— DATA FOR ANALYSIS —
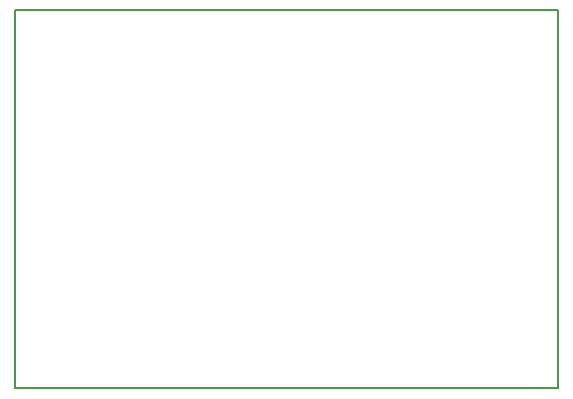
<source format=gko>
G04*
G04 #@! TF.GenerationSoftware,Altium Limited,Altium Designer,20.1.11 (218)*
G04*
G04 Layer_Color=16711935*
%FSTAX24Y24*%
%MOIN*%
G70*
G04*
G04 #@! TF.SameCoordinates,E2051E8E-EE30-42B2-978D-12B425F2BF15*
G04*
G04*
G04 #@! TF.FilePolarity,Positive*
G04*
G01*
G75*
%ADD12C,0.0080*%
D12*
X049213Y023622D02*
X067333D01*
X049213Y03622D02*
X067333D01*
X049213Y023622D02*
Y03622D01*
X067333Y023622D02*
Y03622D01*
M02*

</source>
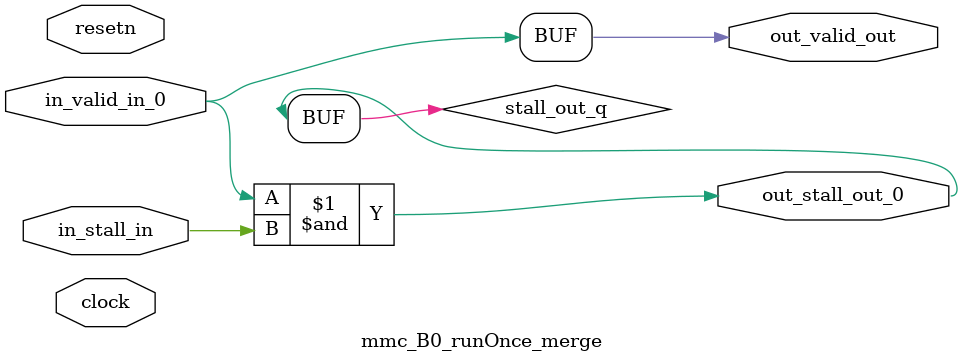
<source format=sv>



(* altera_attribute = "-name AUTO_SHIFT_REGISTER_RECOGNITION OFF; -name MESSAGE_DISABLE 10036; -name MESSAGE_DISABLE 10037; -name MESSAGE_DISABLE 14130; -name MESSAGE_DISABLE 14320; -name MESSAGE_DISABLE 15400; -name MESSAGE_DISABLE 14130; -name MESSAGE_DISABLE 10036; -name MESSAGE_DISABLE 12020; -name MESSAGE_DISABLE 12030; -name MESSAGE_DISABLE 12010; -name MESSAGE_DISABLE 12110; -name MESSAGE_DISABLE 14320; -name MESSAGE_DISABLE 13410; -name MESSAGE_DISABLE 113007; -name MESSAGE_DISABLE 10958" *)
module mmc_B0_runOnce_merge (
    input wire [0:0] in_stall_in,
    input wire [0:0] in_valid_in_0,
    output wire [0:0] out_stall_out_0,
    output wire [0:0] out_valid_out,
    input wire clock,
    input wire resetn
    );

    wire [0:0] stall_out_q;


    // stall_out(LOGICAL,6)
    assign stall_out_q = in_valid_in_0 & in_stall_in;

    // out_stall_out_0(GPOUT,4)
    assign out_stall_out_0 = stall_out_q;

    // out_valid_out(GPOUT,5)
    assign out_valid_out = in_valid_in_0;

endmodule

</source>
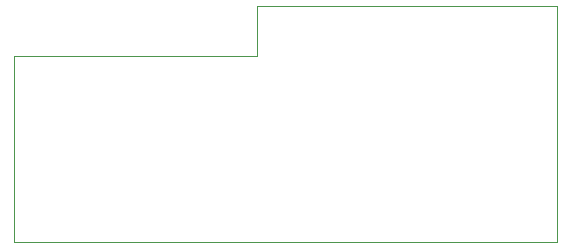
<source format=gbr>
G04 #@! TF.GenerationSoftware,KiCad,Pcbnew,(5.1.2)-1*
G04 #@! TF.CreationDate,2021-12-05T07:22:55+09:00*
G04 #@! TF.ProjectId,ESP32C3_downloader,45535033-3243-4335-9f64-6f776e6c6f61,rev?*
G04 #@! TF.SameCoordinates,Original*
G04 #@! TF.FileFunction,Profile,NP*
%FSLAX46Y46*%
G04 Gerber Fmt 4.6, Leading zero omitted, Abs format (unit mm)*
G04 Created by KiCad (PCBNEW (5.1.2)-1) date 2021-12-05 07:22:55*
%MOMM*%
%LPD*%
G04 APERTURE LIST*
%ADD10C,0.050000*%
G04 APERTURE END LIST*
D10*
X30226000Y-54356000D02*
X30226000Y-70104000D01*
X50800000Y-54356000D02*
X30226000Y-54356000D01*
X50800000Y-50165000D02*
X50800000Y-54356000D01*
X76200000Y-50165000D02*
X50800000Y-50165000D01*
X76200000Y-70104000D02*
X76200000Y-50165000D01*
X30226000Y-70104000D02*
X76200000Y-70104000D01*
M02*

</source>
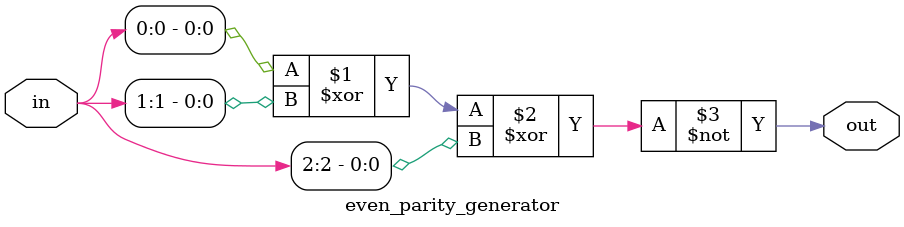
<source format=v>

module even_parity_generator(output  out,input [2:0]in);
  assign out = ~(in[0]^in[1]^in[2]);
endmodule

</source>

— ABOUT THIS EXERCISE —
Scan the listing for the word "format". Copy every line in which it appears.

— TASK RESPONSE —
<source format=gko>
<source format=sv>
<source format=gbr>
G04 Gerber Fmt 4.6, Leading zero omitted, Abs format (unit mm)*
<source format=v>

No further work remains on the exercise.